Still, the armor was indeed beautiful. It lay glowing in the light of the forge and the torches, golden with inlays of silver wreathing about and across it “What are those figures, Illbane?” Yocote asked, his voice hushed. “I would almost think them to be flowers and leaves, if they had not so many straight edges.”
“They are flora, even as you have said,” Illbane replied, “but the plants are herbs and simples of great power. The straight edges are runes, marks that stand for words, and that only the wisest of shamans yet know.”
“I must learn them, then!”
“You shall,” Illbane promised, “and when you do, you shall read in that breastplate and shield spells of protection that shall amaze you by their power.” Then, to Culaehra, “Come, put on the wondrous bronze! Agrapax is already impatient to begin his next work, and will be wroth to find us if we are still here upon his return.”
“Put it on?” Culaehra looked up, astounded.
“Of course, put it on! Agrapax did not forge it only that folk might stare at it and exclaim upon its beauty! Put it on, Culaehra—he made it to ward you when you battle Bolenkar!”
“But ... but ... should I not at least carry it until battle looms?” Culaehra found himself strangely hesitant to wear such wondrous armor. “Surely it will be too heavy!”
“If it is, then I have failed in driving you to strengthen your body to its fullest! Besides, be assured—this armor will seem almost weightless upon him for whom it was forged! Put it on, Culaehra—it will keep you warm in the cold, and you will
need that soon. It will cool you in the heat, too, and you will need that later. You will scarcely notice its weight, but it will lend you its strength.”
Slowly, almost shyly, the warrior buckled on the enchanted plates of bronze. Kitishane stepped forward to help; the gnomes stepped up to fasten his greaves. Illbane himself set the helm grandly atop his head, its crest waving proudly as it fell down to guard his neck. Kitishane gasped at the sight. “Oh, Culaehra! You look as grand as a hero from the fabled tales of Dariad's war!”

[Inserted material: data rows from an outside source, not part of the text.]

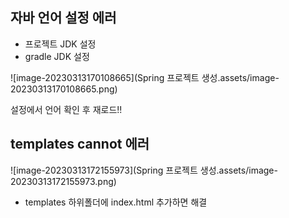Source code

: 

## 자바 언어 설정 에러

* 프로젝트 JDK 설정 
* gradle JDK 설정

![image-20230313170108665](Spring 프로젝트 생성.assets/image-20230313170108665.png)

설정에서 언어 확인 후 재로드!!



## templates cannot 에러

![image-20230313172155973](Spring 프로젝트 생성.assets/image-20230313172155973.png)

* templates 하위폴더에 index.html 추가하면 해결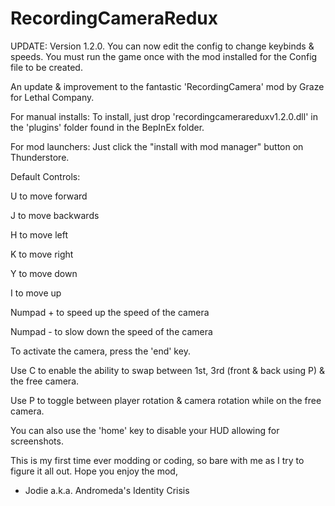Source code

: # RecordingCameraRedux
UPDATE: Version 1.2.0.
You can now edit the config to change keybinds & speeds.
You must run the game once with the mod installed for the Config file to be created. 

An update &amp; improvement to the fantastic 'RecordingCamera' mod by Graze for Lethal Company.

For manual installs:
To install, just drop 'recordingcamerareduxv1.2.0.dll' in the 'plugins' folder found in the BepInEx folder.

For mod launchers:
Just click the "install with mod manager" button on Thunderstore.

Default Controls:

U to move forward

J to move backwards

H to move left

K to move right

Y to move down

I to move up

Numpad + to speed up the speed of the camera

Numpad - to slow down the speed of the camera

To activate the camera, press the 'end' key.

Use C to enable the ability to swap between 1st, 3rd (front & back using P) & the free camera.

Use P to toggle between player rotation & camera rotation while on the free camera.

You can also use the 'home' key to disable your HUD allowing for screenshots.

This is my first time ever modding or coding, so bare with me as I try to figure it all out.
Hope you enjoy the mod,
- Jodie a.k.a. Andromeda's Identity Crisis
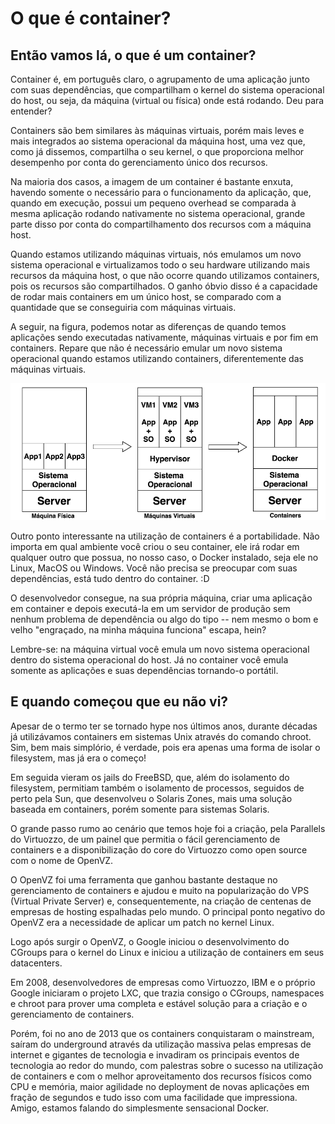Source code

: # O que é container?
## Então vamos lá, o que é um container?

Container é, em português claro, o agrupamento de uma aplicação junto com suas dependências, que compartilham o kernel do sistema operacional do host, ou seja, da máquina (virtual ou física) onde está rodando. Deu para entender?

Containers são bem similares às máquinas virtuais, porém mais leves e mais integrados ao sistema operacional da máquina host, uma vez que, como já dissemos, compartilha o seu kernel, o que proporciona melhor desempenho por conta do gerenciamento único dos recursos.

Na maioria dos casos, a imagem de um container é bastante enxuta, havendo somente o necessário para o funcionamento da aplicação, que, quando em execução, possui um pequeno overhead se comparada à mesma aplicação rodando nativamente no sistema operacional, grande parte disso por conta do compartilhamento dos recursos com a máquina host.

Quando estamos utilizando máquinas virtuais, nós emulamos um novo sistema operacional e virtualizamos todo o seu hardware utilizando mais recursos da máquina host, o que não ocorre quando utilizamos containers, pois os recursos são compartilhados. O ganho óbvio disso é a capacidade de rodar mais containers em um único host, se comparado com a quantidade que se conseguiria com máquinas virtuais.

A seguir, na figura, podemos notar as diferenças de quando temos aplicações sendo executadas nativamente, máquinas virtuais e por fim em containers. Repare que não é necessário emular um novo sistema operacional quando estamos utilizando containers, diferentemente das máquinas virtuais.

![Alt text](image.png)

Outro ponto interessante na utilização de containers é a portabilidade. Não importa em qual ambiente você criou o seu container, ele irá rodar em qualquer outro que possua, no nosso caso, o Docker instalado, seja ele no Linux, MacOS ou Windows. Você não precisa se preocupar com suas dependências, está tudo dentro do container. :D

O desenvolvedor consegue, na sua própria máquina, criar uma aplicação em container e depois executá-la em um servidor de produção sem nenhum problema de dependência ou algo do tipo -- nem mesmo o bom e velho "engraçado, na minha máquina funciona" escapa, hein?

Lembre-se: na máquina virtual você emula um novo sistema operacional dentro do sistema operacional do host. Já no container você emula somente as aplicações e suas dependências tornando-o portátil.

## E quando começou que eu não vi?

Apesar de o termo ter se tornado hype nos últimos anos, durante décadas já utilizávamos containers em sistemas Unix através do comando chroot. Sim, bem mais simplório, é verdade, pois era apenas uma forma de isolar o filesystem, mas já era o começo!

Em seguida vieram os jails do FreeBSD, que, além do isolamento do filesystem, permitiam também o isolamento de processos, seguidos de perto pela Sun, que desenvolveu o Solaris Zones, mais uma solução baseada em containers, porém somente para sistemas Solaris.

O grande passo rumo ao cenário que temos hoje foi a criação, pela Parallels do Virtuozzo, de um painel que permitia o fácil gerenciamento de containers e a disponibilização do core do Virtuozzo como open source com o nome de OpenVZ.

O OpenVZ foi uma ferramenta que ganhou bastante destaque no gerenciamento de containers e ajudou e muito na popularização do VPS (Virtual Private Server) e, consequentemente, na criação de centenas de empresas de hosting espalhadas pelo mundo. O principal ponto negativo do OpenVZ era a necessidade de aplicar um patch no kernel Linux.

Logo após surgir o OpenVZ, o Google iniciou o desenvolvimento do CGroups para o kernel do Linux e iniciou a utilização de containers em seus datacenters.

Em 2008, desenvolvedores de empresas como Virtuozzo, IBM e o próprio Google iniciaram o projeto LXC, que trazia consigo o CGroups, namespaces e chroot para prover uma completa e estável solução para a criação e o gerenciamento de containers.

Porém, foi no ano de 2013 que os containers conquistaram o mainstream, saíram do underground através da utilização massiva pelas empresas de internet e gigantes de tecnologia e invadiram os principais eventos de tecnologia ao redor do mundo, com palestras sobre o sucesso na utilização de containers e com o melhor aproveitamento dos recursos físicos como CPU e memória, maior agilidade no deployment de novas aplicações em fração de segundos e tudo isso com uma facilidade que impressiona. Amigo, estamos falando do simplesmente sensacional Docker.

“Dariad never wore such armor as this,” Illbane assured her. “Come now, let us seek the surface again! A hero you look to be, Culaehra, and a hero you are within—but you cannot become one truly until you have faced and overcome your challenges, and they await you in the light of the sun!”
“Take me to them, then,” Culaehra said, his voice quivering with impatience, and Illbane turned away to lead them back into the tunnel from which they had first come into the smithy.
Their way branched often, but seemed short enough to Culaehra and Kitishane, for they talked in soft voices as they climbed the ever-ascending ramp of the twisting tunnels. They spoke of their childhoods and their maturity within their home clans, of their enemies and their few allies, of the experiences they had shared and those they might have, if they had grown in the same village. They spoke of the war Bolenkar sought to loose upon the younger races, they spoke of the old tales of the Ulin, they spoke of everything and nothing, and were amazed that they could speak of so much and never tire of it. Lua gazed up at them with misty delight, and Yocote cast them occasional spiteful glances of envy. His one consolation was that they did not talk about themselves as a couple, but even that was undermined by the feeling that they did not need to.
The way was far shorter than that by which they had entered the underground realm, for they came into a small sunlit cave just as they were growing weary with a full day's exertion. They all squinted in pain, their eyes no longer accustomed to the brightness of daylight, and the gnomes quickly tied on their goggles again.